Kapalı kapılar ardındaki görüşmelerden ortak bir açıklama doğmadı. Sadece “konunun, dışişleri, istihbarat ve askerî kanatlar arasında oluşturulacak mekanizmalar yardımıyla ele alınacağı” söylendi. Komaya giren turizm sektörünün canlandırılması yolunda son haftalarda Rusya’dan duyduğumuz açıklamalar tekrarlandı. Turizm bağlarının eski haline getirilmesi gelecek yıla kalmışa benziyor. (Türkiye’ye gelen Rus turist sayısı, bu yılın ilk yarısında geçtiğimiz yılın aynı dönemine göre yüzde 87 azalarak 184 bin kişiye geriledi.) Rusya’daki Türk iş dünyasının sorunlarının çözülmesi, inşaattan narenciyeye kadar bir dizi sektörün önünün açılması da “kademeli olarak çözülecek” dendi. Bir zamanlar yılda 30 milyar doları geçen ikili ticaret hacmi, geçen yıl 23,3 milyar dolardı. Bu yılın ilk beş ayında ise yüzde 43’lük azalma ile 6,1 milyara düştü. Bu şartlarda Erdoğan’ın yıllar önce telaffuz edilen “100 milyar dolarlık ticaret hacmi” hedefini dile getirmesi biraz garip kaçtı. Petersburg Zirvesi’nin en somut konuları iki büyük enerji projesi oldu.

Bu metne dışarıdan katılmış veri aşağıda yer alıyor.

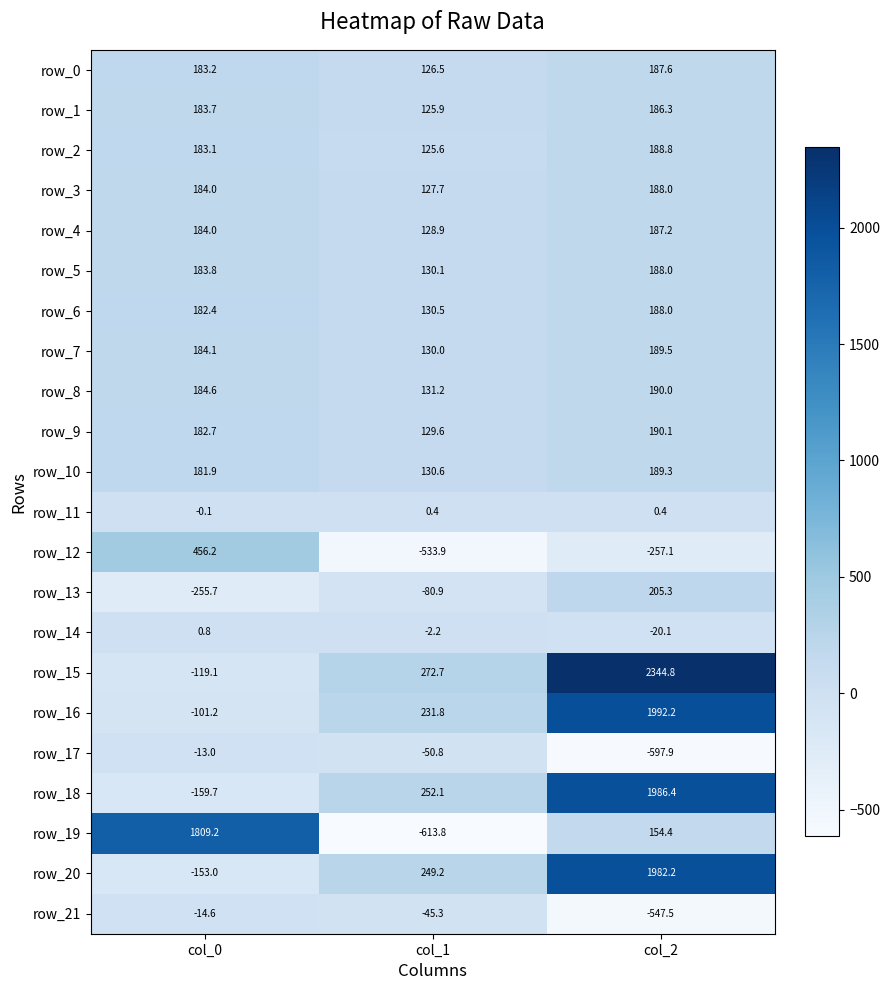

What is the average value of the row_12 series?

-111.6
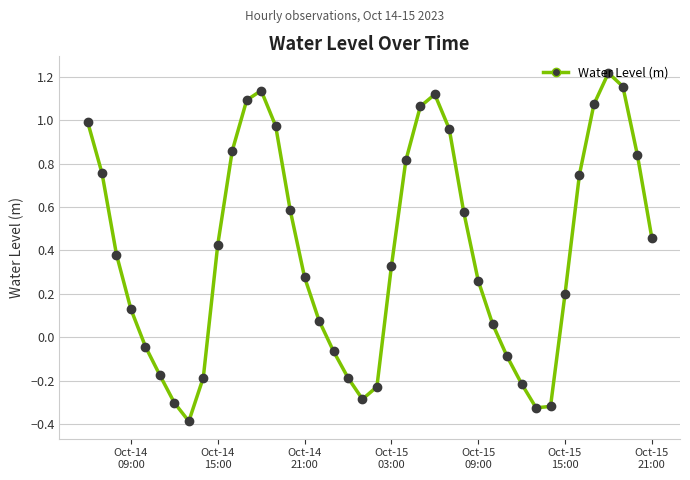

What is the difference between the maximum and minimum values?

1.6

Doğalgazda Türk Akımı’nın önündeki engellerin aşılması kararlılığı vurgulandı, hatta Ukrayna’yı devreden çıkaracak ilk hattın 2019 sonuna kadar yapılacağı belirtildi. Altı yılda bir arpa boyu yol giden Akkuyu Nükleer Santrali ile ilgili olarak Türkiye önemli bir jest yaptı ve Akkuyu’ya “stratejik proje statüsü” verileceğini ilan etti. Zirvede gündeme gelen bir başka konu da FETÖ idi.

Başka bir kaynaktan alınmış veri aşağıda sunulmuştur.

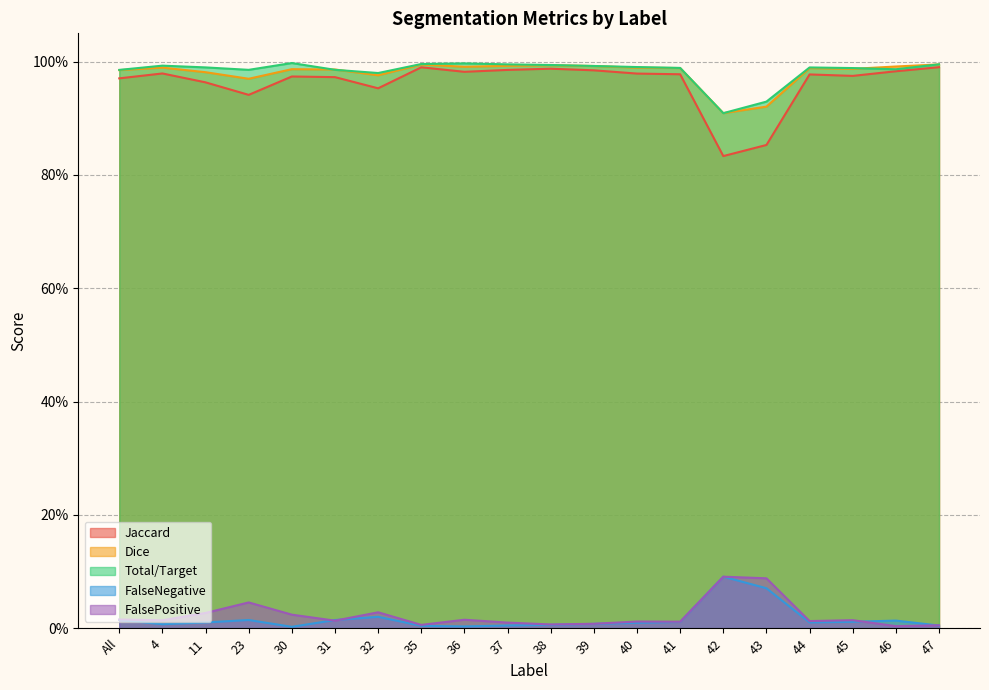

What is the sum of all FalsePositive values?

0.4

Rusya’nın bu örgütle ilgili istihbaratından yararlanmak isteyen Türkiye tarafı, bir taraftan da – uçağın düşürülmesi başta olmak üzere – Rusya ile yaşanan sorunları FETÖ’nün sırtına yüklemek istediği izlenimini verdi. Sahi, uçağı FETÖ’cüler düşürmüş olamaz mı? Kim bilir, belki. Ama o zaman iktidar temsilcilerinin 24 Kasım’dan başlayarak aylar boyunca bu meseleyi neden böylesine sahiplenip savunduklarını anlatması gerekmez mi?